To save a record, let's cat all fastqc summary.txts into one fullreport.txt and move this to ``~/dcworkshop/docs``. You can use wildcards in paths as well as file names. Do you remember how we said 'cat' is really meant for concatenating text files?
cat */summary.txt > ~/dc_workshop/docs/fastqc_summaries.txt
Once we have an idea of the quality of our raw data, it is time to trim away adapters and filter out poor quality score reads. To accomplish this task we will use Trimmomatic http://www.usadellab.org/cms/?page=trimmomatic.
Trimmomatic is a java based program that can remove sequencer specific reads and nucleotides that fall below a certain threshold. Trimmomatic can be multithreaded to run quickly.
Because Trimmomatic is java based, it is run using the command:
java jar trimmomatic-0.32.jar
What follows this are the specific commands that tells the program exactly how you want it to operate. Trimmomatic has a variety of options and parameters:
A generic command for Trimmomatic looks like this:
java jar trimmomatic-0.32.jar SE -thr
A complete command for Trimmomatic will look something like this:
java jar trimmomatic-0.32.jar SE -threads 4 -phred64 SRR1056.fastq SRR1056trimmed.fastq ILLUMINACLIP:SRRadapters.fa SLIDINGWINDOW:4:20
This command tells Trimmomatic to run on a Single End file (SRR_0156.fastq
, in this case), the output file will be called SRR_0156_trimmed.fastq
, there is a file with Illumina adapters called SRR_adapters.fa
, and we are using a sliding window of size 4 that will remove those bases if their phred score is below 20.

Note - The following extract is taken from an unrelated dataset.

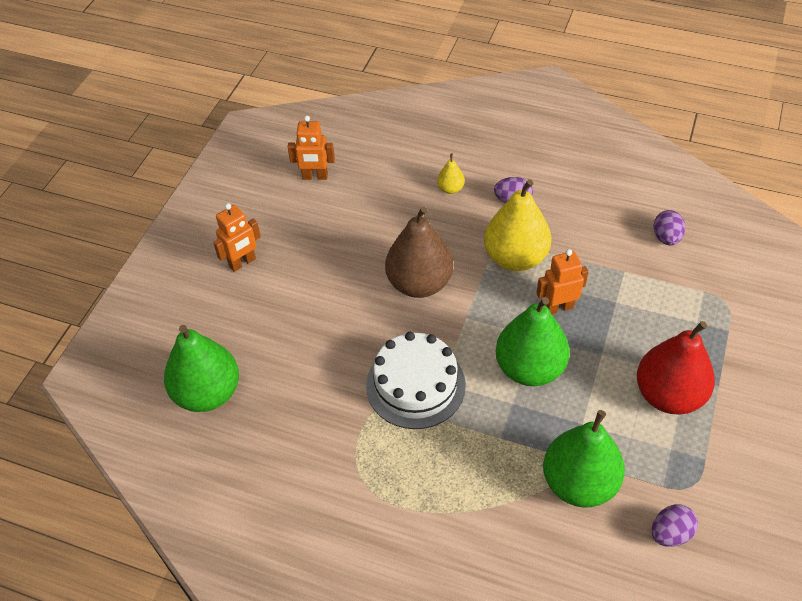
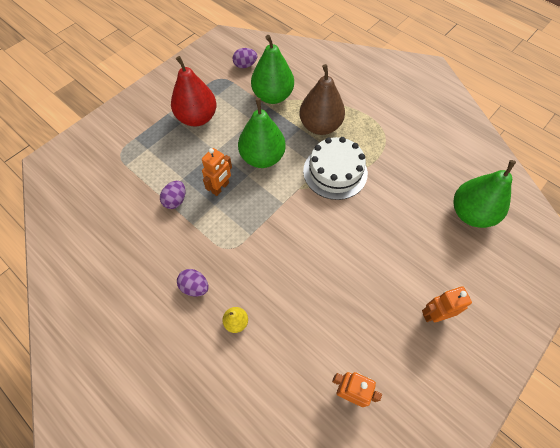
camera: 160 degrees left, 10 degrees up
brown pear [385,207,453,298] -> brown pear moved to [299,64,345,135]
yellow pear [484,179,552,271] -> none
orange robot [536,249,589,314] -> orange robot turned 60 degrees counterclockwise [202,148,232,196]
purple egg [654,210,685,245] -> purple egg moved to [160,181,185,209]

Go to the untrimmed fastq data location:
$ cd /home/dcuser/dc_workshop/data/untrimmed_fastq
The command line incantation for trimmomatic is more complicated. This is where what you have been learning about accessing your command line history will start to become important.

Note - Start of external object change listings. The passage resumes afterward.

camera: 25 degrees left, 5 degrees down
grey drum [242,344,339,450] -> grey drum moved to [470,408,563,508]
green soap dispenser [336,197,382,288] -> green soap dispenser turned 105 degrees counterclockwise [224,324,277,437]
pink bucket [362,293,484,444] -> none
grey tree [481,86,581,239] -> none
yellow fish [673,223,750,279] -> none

The general form of the command is:
java -jar ~/Trimmomatic-0.32/trimmomatic-0.32.jar inputfile outputfile OPTION:VALUE...
'java -jar' calls the Java program, which is needed to run trimmomargumentstic, which lived in a 'jar' file (trimmomatic-0.32.jar), a special kind of java archive that is often used for programs written in the Java programing language. If you see a new program that ends in '.jar', you will know it is a java program that is executed 'java -jar program name'. The 'SE' argument is a keyword that specifies we are working with single-end reads.
The next two arguments are input file and output file names. These are then followed by a series of options. The specifics of how options are passed to a program are different depending on the program. You will always have to read the manual of a new program to learn which way it expects its command-line arguments to be composed.
So, for the single fastq input file 'SRR098283.fastq', the command would be:
$ java -jar /home/dcuser/Trimmomatic-0.32/trimmomatic-0.32.jar SE SRR098283.fastq \
SRR098283.fastq_trim.fastq SLIDINGWINDOW:4:20 MINLEN:20
TrimmomaticSE: Started with arguments: SRR098283.fastq SRR098283.fastq_trim.fastq SLIDINGWINDOW:4:20 MINLEN:20
Automatically using 2 threads
Quality encoding detected as phred33
Input Reads: 21564058 Surviving: 17030985 (78.98%) Dropped: 4533073 (21.02%)
TrimmomaticSE: Completed successfully
So that worked and we have a new fastq file.
$ ls SRR098283*
SRR098283.fastq SRR098283.fastq_trim.fastq
Now we know how to run trimmomatic but there is some good news and bad news.
One should always ask for the bad news first. Trimmomatic only operates on
one input file at a time and we have more than one input file. The good news?
We already know how to use a for loop to deal with this situation.
$ for infile in *.fastq
>do
>outfile=$infile\_trim.fastq
>java -jar ~/Trimmomatic-0.32/trimmomatic-0.32.jar SE $infile $outfile SLIDINGWINDOW:4:20 MINLEN:20
>done
Do you remember how the first specifies a variable that is assigned the value of each item in the list in turn? We can call it whatever we like. This time it is called infile. Note that the third line of this for loop is creating a second variable called outfile. We assign it the value of $infile with '_trim.fastq' appended to it. The '\' escape character is used so the shell knows that whatever follows \ is not part of the variable name $infile. There are no spaces before or after the '='.